Dès les premiers plans on comprend qu'Anna, jeune adolescente brune aux yeux bleus profonds et fuyants, est dotée d'une sensibilité hors du commun ainsi qu'une interiorisation de ses émotions la confinant à une forme d'autisme présentée comme handicapante au quotidien. Cette nouvelle Lullaby semblant échappée de la nouvelle de Le Clézio par sa disposition naturelle a s'échapper hors du monde a d'ailleurs elle-même une jolie métaphore géométrique de sa situation dans l'espace mondain : ce dernier est comme un cercle, ceux qui l'habitent sont à l'intérieur tandis qu'elle est à l'extérieur. Chaque interraction avec autrui lui apparaît d'une extraordinaire violence, c'est pourquoi elle cherche à fuir les situations sociales qui la mettent hors d'elle : elle déteste les fêtes et toute sorte de réception, aime s'isoler avec son carnet à dessin et un crayon à papier pour synthétiser par des esquisses ce monde dont elle comprend mal les règles.
De surcroît, elle souffre d'asthme, ce qui amène sa mère adoptive à l'envoyer chez son oncle et sa tante dont elle ne se souvient guère mais qui habite une maison à la campagne. Peu enchanté par cette décision et ayant même bien du mal à dissimuler sa bougonnerie, Anna se soumet bon gré mal gré à cette décision. Mais, après des débuts difficiles avec les enfants du village, elle va faire connaissance avec une étrange jeune fille nommée Marnie au contact de laquelle toute difficulté relationelle disparaît soudainement, rendant possible une forme de communication existentielle hors du temps, spontanée et limpide accompagnée du plaisir de n'être plus seule ainsi que d'une tendresse réconfortante pour l'une comme pour l'autre.
Cette histoire d'amitié et de rédemption est contée au travers de dessins somptueux qui ressemblent souvent à des aquarelles, notamment les beaux couchers de soleil sur le lac et la villa.
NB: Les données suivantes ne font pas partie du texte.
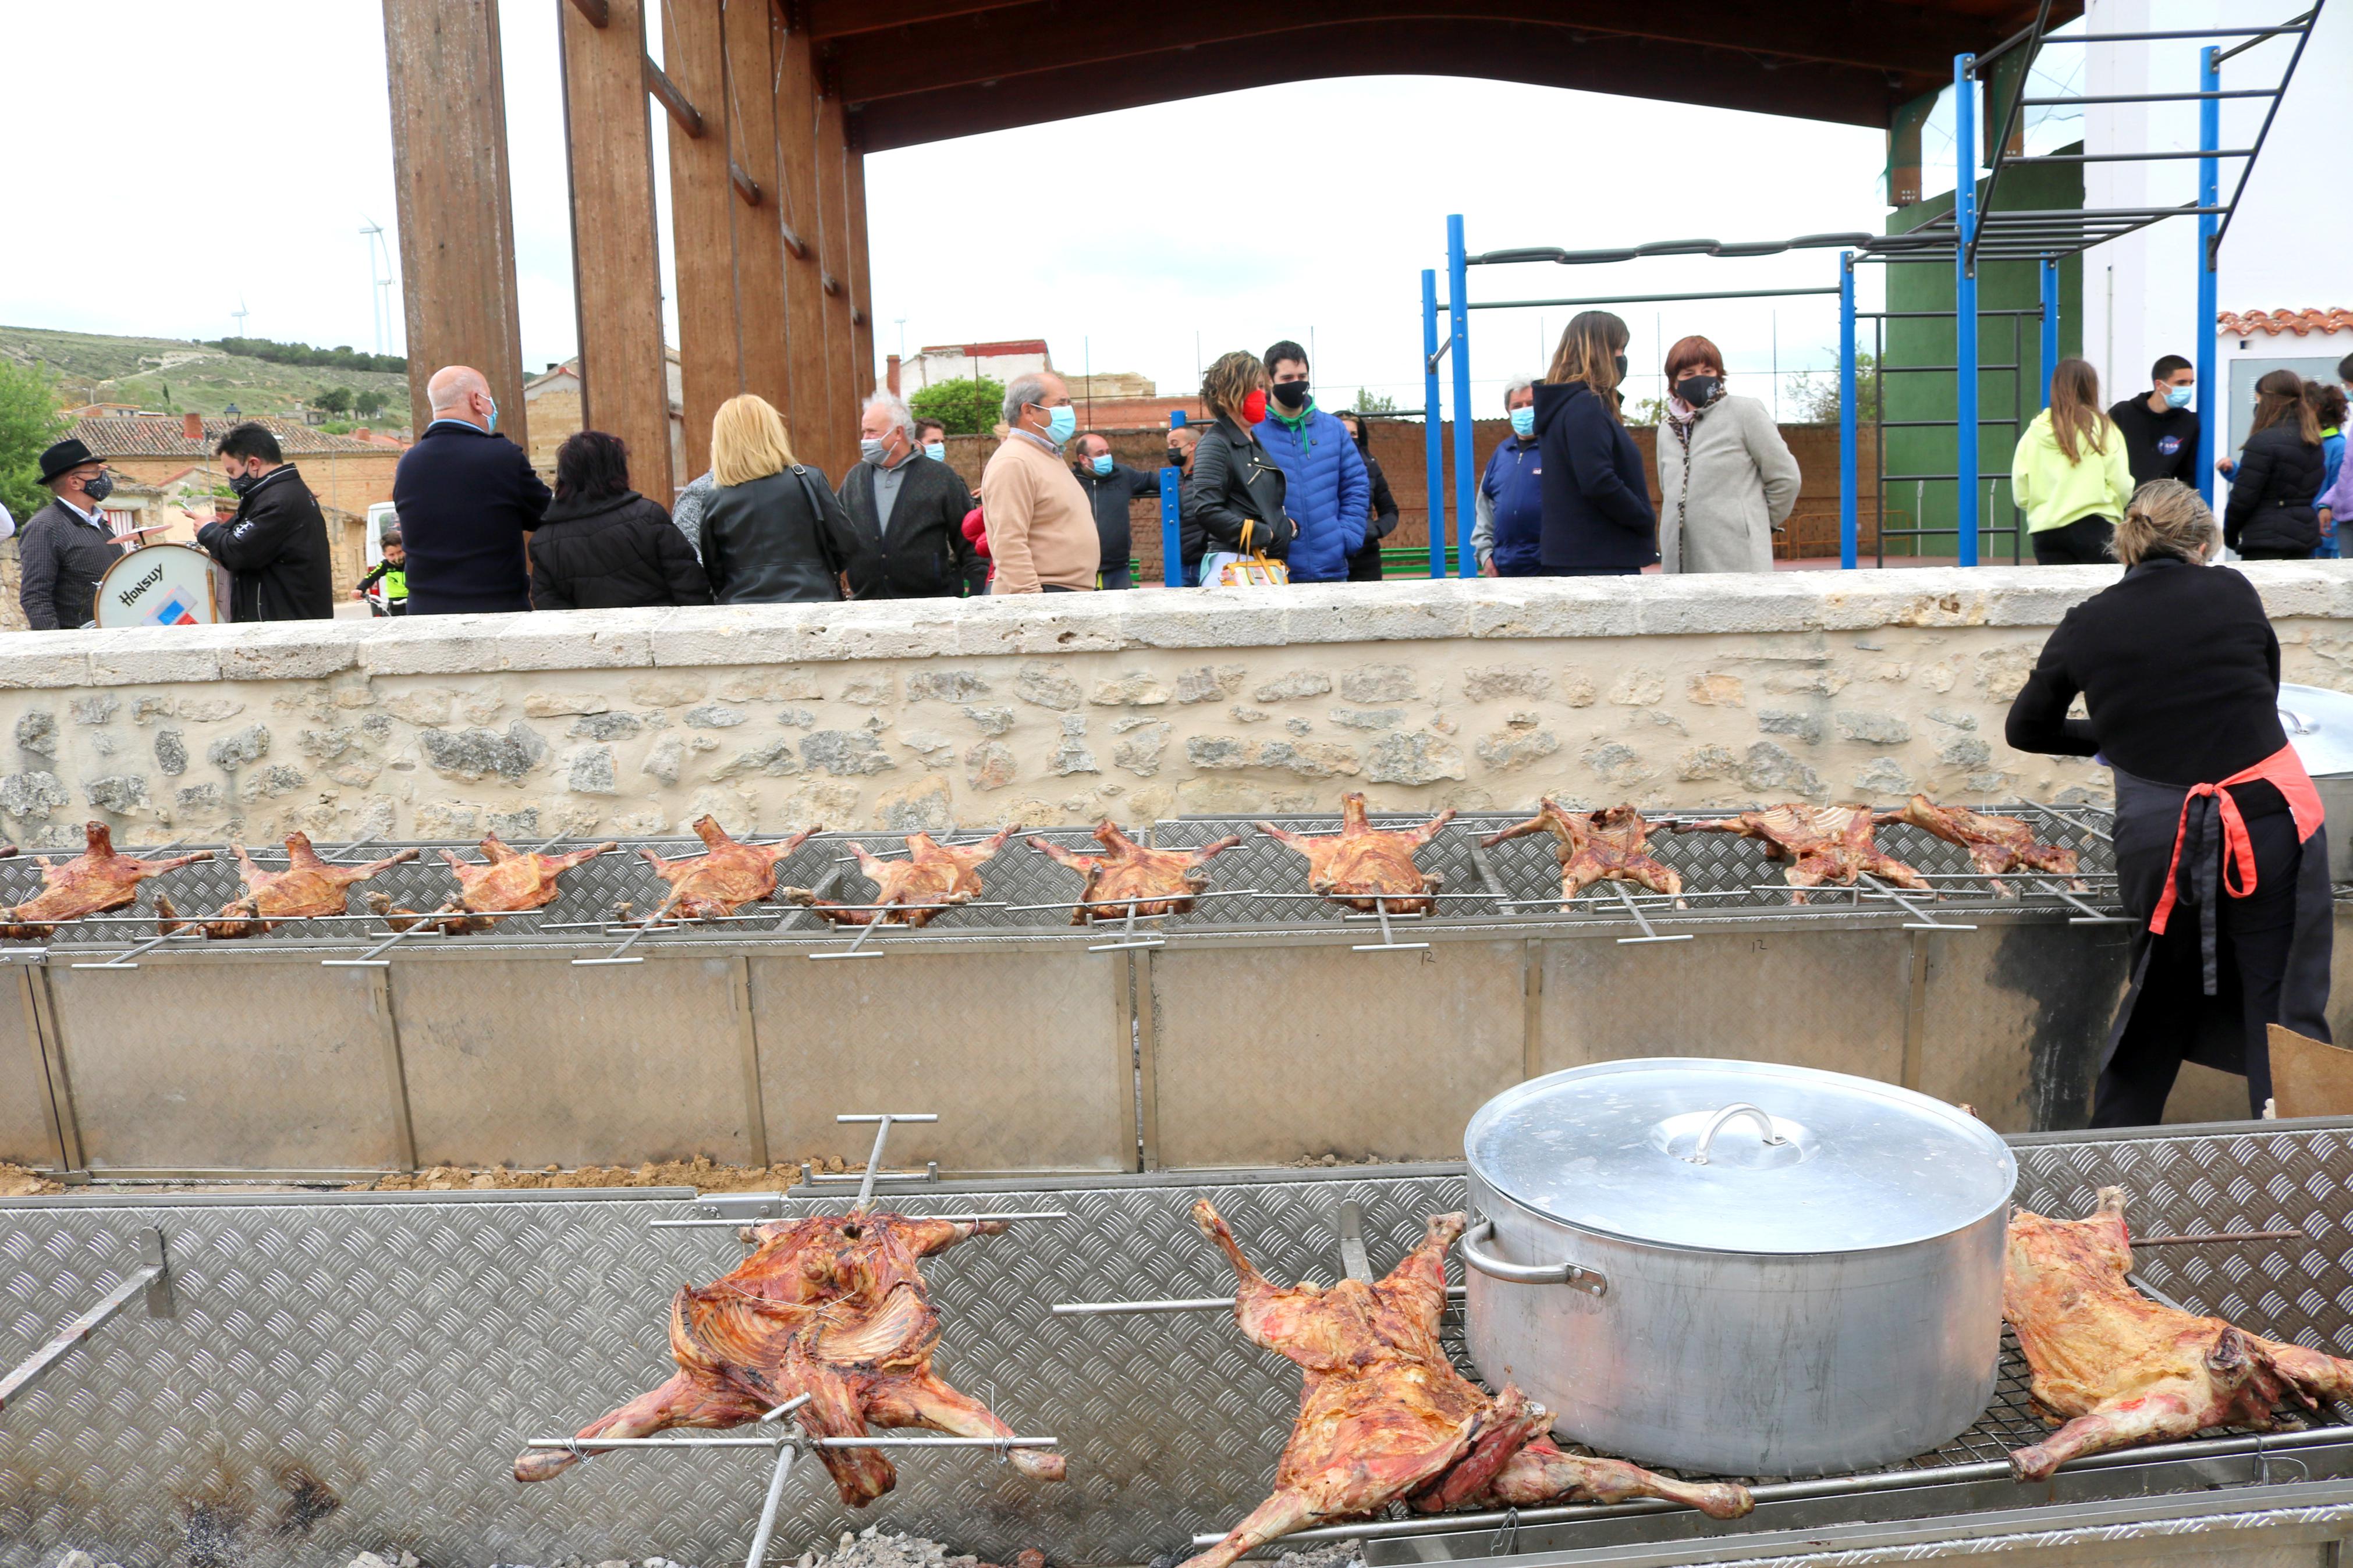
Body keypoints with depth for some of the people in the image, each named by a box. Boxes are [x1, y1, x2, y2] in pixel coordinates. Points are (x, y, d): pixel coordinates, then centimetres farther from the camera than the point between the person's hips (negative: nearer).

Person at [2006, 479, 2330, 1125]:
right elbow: (2264, 691, 15)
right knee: (2285, 1019, 6)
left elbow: (2025, 728, 13)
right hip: (2268, 820, -1)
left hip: (2157, 839, 2)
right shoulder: (2232, 593, 0)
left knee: (2158, 1008, 19)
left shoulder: (2088, 624, 0)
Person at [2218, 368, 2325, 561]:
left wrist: (2230, 535, 0)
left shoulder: (2264, 442, -15)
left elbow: (2243, 496, -14)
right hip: (2305, 537, 8)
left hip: (2266, 541, -8)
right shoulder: (2312, 441, 11)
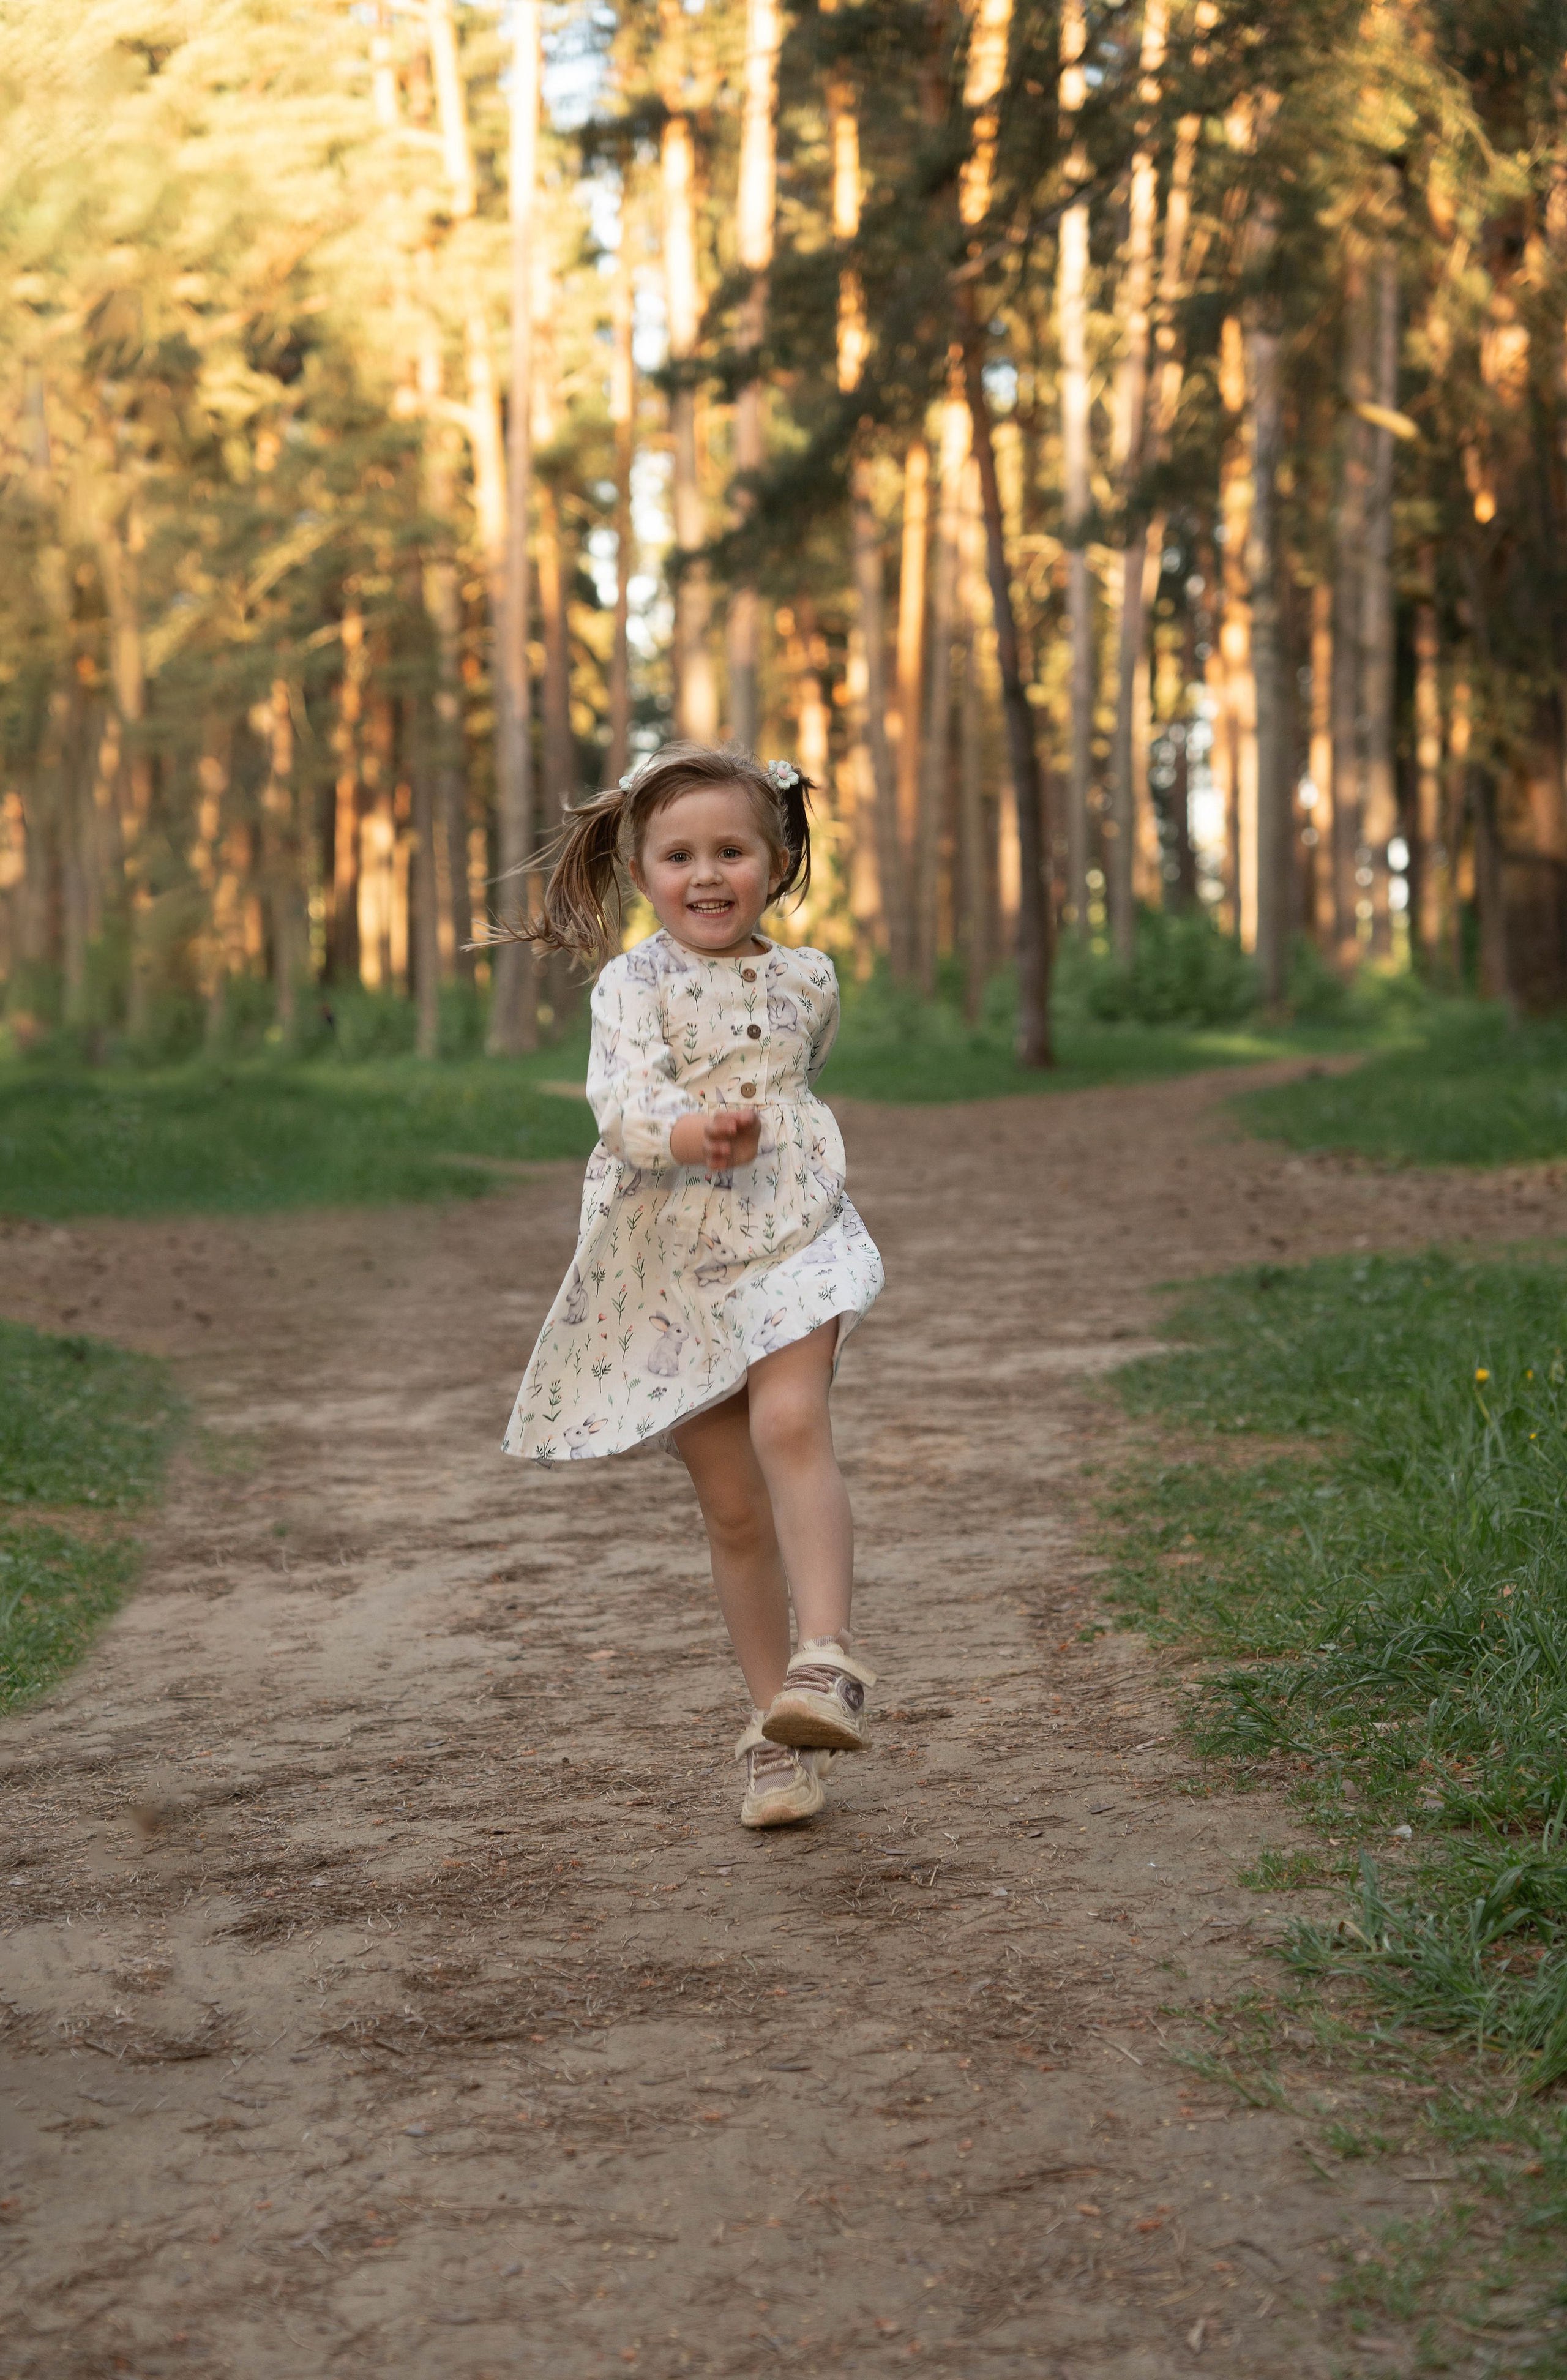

Si le film est foncièrement mélancolique et teintée d'une émotion intense qui perce et prend aux tripes presque à notre insu, il n'est pas pour autant dénué d'un humour espiègle et de détails trahissant un plaisir pour le travail méticuleux contribuant à donner à l'ensemble une profondeur troublante.
Finalement, le film nous enseigne que l'ascèse amène ceux à qui elle s'impose à renouer avec le monde avec leur puissance propre.
A inscrire aux côtés des plus beaux films d'animation japonais sortis ces dernières années.